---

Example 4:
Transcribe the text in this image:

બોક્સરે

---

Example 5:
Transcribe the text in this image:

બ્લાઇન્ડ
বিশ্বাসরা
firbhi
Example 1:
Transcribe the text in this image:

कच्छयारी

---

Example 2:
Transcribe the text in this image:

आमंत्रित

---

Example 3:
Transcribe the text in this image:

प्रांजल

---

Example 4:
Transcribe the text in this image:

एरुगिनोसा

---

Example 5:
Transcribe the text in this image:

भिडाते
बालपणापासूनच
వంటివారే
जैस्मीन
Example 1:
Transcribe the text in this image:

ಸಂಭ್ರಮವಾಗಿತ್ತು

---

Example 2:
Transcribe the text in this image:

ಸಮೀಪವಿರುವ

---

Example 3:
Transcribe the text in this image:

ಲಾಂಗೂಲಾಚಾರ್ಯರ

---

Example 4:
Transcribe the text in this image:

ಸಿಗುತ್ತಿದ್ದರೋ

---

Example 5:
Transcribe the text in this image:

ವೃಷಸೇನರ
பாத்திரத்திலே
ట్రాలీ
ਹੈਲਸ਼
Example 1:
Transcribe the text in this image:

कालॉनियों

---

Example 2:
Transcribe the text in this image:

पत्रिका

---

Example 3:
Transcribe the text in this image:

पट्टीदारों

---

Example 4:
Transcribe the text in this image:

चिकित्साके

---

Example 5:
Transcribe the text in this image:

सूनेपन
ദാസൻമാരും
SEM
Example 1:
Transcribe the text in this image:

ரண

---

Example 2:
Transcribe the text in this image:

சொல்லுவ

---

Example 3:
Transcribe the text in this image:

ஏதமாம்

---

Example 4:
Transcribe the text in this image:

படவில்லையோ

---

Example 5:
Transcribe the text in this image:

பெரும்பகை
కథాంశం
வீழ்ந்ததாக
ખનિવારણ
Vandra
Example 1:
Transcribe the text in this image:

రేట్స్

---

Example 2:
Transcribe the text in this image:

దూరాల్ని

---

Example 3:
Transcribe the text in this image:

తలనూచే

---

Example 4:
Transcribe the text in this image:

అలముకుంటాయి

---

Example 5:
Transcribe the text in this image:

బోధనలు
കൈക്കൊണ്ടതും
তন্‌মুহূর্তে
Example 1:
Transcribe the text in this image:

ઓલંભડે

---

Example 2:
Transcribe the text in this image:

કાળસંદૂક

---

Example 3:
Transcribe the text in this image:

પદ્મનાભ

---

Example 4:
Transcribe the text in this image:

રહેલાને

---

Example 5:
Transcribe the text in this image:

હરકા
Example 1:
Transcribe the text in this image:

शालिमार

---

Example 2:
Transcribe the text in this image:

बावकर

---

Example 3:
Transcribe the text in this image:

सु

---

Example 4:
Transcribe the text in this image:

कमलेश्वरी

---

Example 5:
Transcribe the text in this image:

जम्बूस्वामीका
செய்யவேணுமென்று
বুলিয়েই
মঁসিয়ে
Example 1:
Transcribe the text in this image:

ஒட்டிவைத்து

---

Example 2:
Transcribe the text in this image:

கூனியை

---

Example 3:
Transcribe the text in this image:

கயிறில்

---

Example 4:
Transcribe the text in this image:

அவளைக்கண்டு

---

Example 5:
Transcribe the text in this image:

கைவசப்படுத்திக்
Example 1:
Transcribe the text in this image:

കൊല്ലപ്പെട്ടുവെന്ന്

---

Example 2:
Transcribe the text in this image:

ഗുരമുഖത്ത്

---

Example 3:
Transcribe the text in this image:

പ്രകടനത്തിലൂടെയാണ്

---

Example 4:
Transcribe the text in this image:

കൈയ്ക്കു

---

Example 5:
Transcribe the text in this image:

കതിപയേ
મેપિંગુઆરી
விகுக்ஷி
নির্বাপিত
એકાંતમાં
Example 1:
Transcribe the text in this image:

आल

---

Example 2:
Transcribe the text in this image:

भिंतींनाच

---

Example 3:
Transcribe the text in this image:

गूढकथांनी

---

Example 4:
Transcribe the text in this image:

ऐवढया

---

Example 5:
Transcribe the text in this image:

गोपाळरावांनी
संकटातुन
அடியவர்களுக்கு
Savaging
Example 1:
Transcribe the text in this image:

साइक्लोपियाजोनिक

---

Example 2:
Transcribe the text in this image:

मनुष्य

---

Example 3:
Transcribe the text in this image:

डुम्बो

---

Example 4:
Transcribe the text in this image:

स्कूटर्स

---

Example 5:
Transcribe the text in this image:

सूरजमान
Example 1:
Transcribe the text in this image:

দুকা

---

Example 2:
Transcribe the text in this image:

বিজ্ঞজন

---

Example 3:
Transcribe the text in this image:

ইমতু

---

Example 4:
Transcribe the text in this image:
***
## [What the task asks]
Each record, exactly as written, is to be printed again.

## [Response for this exercise]
---

Example 4:
Transcribe the text in this image:

બોક્સરે

---

Example 5:
Transcribe the text in this image:

બ્લાઇન્ડ
বিশ্বাসরা
firbhi
Example 1:
Transcribe the text in this image:

कच्छयारी

---

Example 2:
Transcribe the text in this image:

आमंत्रित

---

Example 3:
Transcribe the text in this image:

प्रांजल

---

Example 4:
Transcribe the text in this image:

एरुगिनोसा

---

Example 5:
Transcribe the text in this image:

भिडाते
बालपणापासूनच
వంటివారే
जैस्मीन
Example 1:
Transcribe the text in this image:

ಸಂಭ್ರಮವಾಗಿತ್ತು

---

Example 2:
Transcribe the text in this image:

ಸಮೀಪವಿರುವ

---

Example 3:
Transcribe the text in this image:

ಲಾಂಗೂಲಾಚಾರ್ಯರ

---

Example 4:
Transcribe the text in this image:

ಸಿಗುತ್ತಿದ್ದರೋ

---

Example 5:
Transcribe the text in this image:

ವೃಷಸೇನರ
பாத்திரத்திலே
ట్రాలీ
ਹੈਲਸ਼
Example 1:
Transcribe the text in this image:

कालॉनियों

---

Example 2:
Transcribe the text in this image:

पत्रिका

---

Example 3:
Transcribe the text in this image:

पट्टीदारों

---

Example 4:
Transcribe the text in this image:

चिकित्साके

---

Example 5:
Transcribe the text in this image:

सूनेपन
ദാസൻമാരും
SEM
Example 1:
Transcribe the text in this image:

ரண

---

Example 2:
Transcribe the text in this image:

சொல்லுவ

---

Example 3:
Transcribe the text in this image:

ஏதமாம்

---

Example 4:
Transcribe the text in this image:

படவில்லையோ

---

Example 5:
Transcribe the text in this image:

பெரும்பகை
కథాంశం
வீழ்ந்ததாக
ખનિવારણ
Vandra
Example 1:
Transcribe the text in this image:

రేట్స్

---

Example 2:
Transcribe the text in this image:

దూరాల్ని

---

Example 3:
Transcribe the text in this image:

తలనూచే

---

Example 4:
Transcribe the text in this image:

అలముకుంటాయి

---

Example 5:
Transcribe the text in this image:

బోధనలు
കൈക്കൊണ്ടതും
তন্‌মুহূর্তে
Example 1:
Transcribe the text in this image:

ઓલંભડે

---

Example 2:
Transcribe the text in this image:

કાળસંદૂક

---

Example 3:
Transcribe the text in this image:

પદ્મનાભ

---

Example 4:
Transcribe the text in this image:

રહેલાને

---

Example 5:
Transcribe the text in this image:

હરકા
Example 1:
Transcribe the text in this image:

शालिमार

---

Example 2:
Transcribe the text in this image:

बावकर

---

Example 3:
Transcribe the text in this image:

सु

---

Example 4:
Transcribe the text in this image:

कमलेश्वरी

---

Example 5:
Transcribe the text in this image:

जम्बूस्वामीका
செய்யவேணுமென்று
বুলিয়েই
মঁসিয়ে
Example 1:
Transcribe the text in this image:

ஒட்டிவைத்து

---

Example 2:
Transcribe the text in this image:

கூனியை

---

Example 3:
Transcribe the text in this image:

கயிறில்

---

Example 4:
Transcribe the text in this image:

அவளைக்கண்டு

---

Example 5:
Transcribe the text in this image:

கைவசப்படுத்திக்
Example 1:
Transcribe the text in this image:

കൊല്ലപ്പെട്ടുവെന്ന്

---

Example 2:
Transcribe the text in this image:

ഗുരമുഖത്ത്

---

Example 3:
Transcribe the text in this image:

പ്രകടനത്തിലൂടെയാണ്

---

Example 4:
Transcribe the text in this image:

കൈയ്ക്കു

---

Example 5:
Transcribe the text in this image:

കതിപയേ
મેપિંગુઆરી
விகுக்ஷி
নির্বাপিত
એકાંતમાં
Example 1:
Transcribe the text in this image:

आल

---

Example 2:
Transcribe the text in this image:

भिंतींनाच

---

Example 3:
Transcribe the text in this image:

गूढकथांनी

---

Example 4:
Transcribe the text in this image:

ऐवढया

---

Example 5:
Transcribe the text in this image:

गोपाळरावांनी
संकटातुन
அடியவர்களுக்கு
Savaging
Example 1:
Transcribe the text in this image:

साइक्लोपियाजोनिक

---

Example 2:
Transcribe the text in this image:

मनुष्य

---

Example 3:
Transcribe the text in this image:

डुम्बो

---

Example 4:
Transcribe the text in this image:

स्कूटर्स

---

Example 5:
Transcribe the text in this image:

सूरजमान
Example 1:
Transcribe the text in this image:

দুকা

---

Example 2:
Transcribe the text in this image:

বিজ্ঞজন

---

Example 3:
Transcribe the text in this image:

ইমতু

---

Example 4:
Transcribe the text in this image:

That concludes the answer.